▽

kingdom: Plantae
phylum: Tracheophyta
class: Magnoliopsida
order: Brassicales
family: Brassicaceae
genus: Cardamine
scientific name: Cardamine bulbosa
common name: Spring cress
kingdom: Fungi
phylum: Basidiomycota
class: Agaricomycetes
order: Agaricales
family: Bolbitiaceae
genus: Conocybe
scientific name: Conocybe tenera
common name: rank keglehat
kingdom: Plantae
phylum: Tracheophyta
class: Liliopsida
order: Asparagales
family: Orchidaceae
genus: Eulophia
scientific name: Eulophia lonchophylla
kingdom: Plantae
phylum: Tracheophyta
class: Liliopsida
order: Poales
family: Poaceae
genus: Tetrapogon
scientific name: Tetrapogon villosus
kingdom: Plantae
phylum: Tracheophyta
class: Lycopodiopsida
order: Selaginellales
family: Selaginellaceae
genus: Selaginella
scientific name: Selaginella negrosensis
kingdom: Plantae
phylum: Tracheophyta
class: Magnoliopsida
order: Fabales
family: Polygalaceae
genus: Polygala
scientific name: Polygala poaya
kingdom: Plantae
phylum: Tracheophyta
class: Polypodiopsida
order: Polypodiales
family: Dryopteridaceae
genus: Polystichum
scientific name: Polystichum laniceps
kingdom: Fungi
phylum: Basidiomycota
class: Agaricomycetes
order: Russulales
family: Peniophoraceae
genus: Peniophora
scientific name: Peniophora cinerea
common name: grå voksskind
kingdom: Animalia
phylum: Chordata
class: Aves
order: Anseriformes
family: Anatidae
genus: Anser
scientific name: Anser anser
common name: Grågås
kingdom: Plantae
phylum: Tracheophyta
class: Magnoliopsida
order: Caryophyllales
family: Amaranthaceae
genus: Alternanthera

△

Reproduce every line of the records above, character for character, without changing anything.

ANSWER TO THE PROBLEM:
kingdom: Plantae
phylum: Tracheophyta
class: Magnoliopsida
order: Brassicales
family: Brassicaceae
genus: Cardamine
scientific name: Cardamine bulbosa
common name: Spring cress
kingdom: Fungi
phylum: Basidiomycota
class: Agaricomycetes
order: Agaricales
family: Bolbitiaceae
genus: Conocybe
scientific name: Conocybe tenera
common name: rank keglehat
kingdom: Plantae
phylum: Tracheophyta
class: Liliopsida
order: Asparagales
family: Orchidaceae
genus: Eulophia
scientific name: Eulophia lonchophylla
kingdom: Plantae
phylum: Tracheophyta
class: Liliopsida
order: Poales
family: Poaceae
genus: Tetrapogon
scientific name: Tetrapogon villosus
kingdom: Plantae
phylum: Tracheophyta
class: Lycopodiopsida
order: Selaginellales
family: Selaginellaceae
genus: Selaginella
scientific name: Selaginella negrosensis
kingdom: Plantae
phylum: Tracheophyta
class: Magnoliopsida
order: Fabales
family: Polygalaceae
genus: Polygala
scientific name: Polygala poaya
kingdom: Plantae
phylum: Tracheophyta
class: Polypodiopsida
order: Polypodiales
family: Dryopteridaceae
genus: Polystichum
scientific name: Polystichum laniceps
kingdom: Fungi
phylum: Basidiomycota
class: Agaricomycetes
order: Russulales
family: Peniophoraceae
genus: Peniophora
scientific name: Peniophora cinerea
common name: grå voksskind
kingdom: Animalia
phylum: Chordata
class: Aves
order: Anseriformes
family: Anatidae
genus: Anser
scientific name: Anser anser
common name: Grågås
kingdom: Plantae
phylum: Tracheophyta
class: Magnoliopsida
order: Caryophyllales
family: Amaranthaceae
genus: Alternanthera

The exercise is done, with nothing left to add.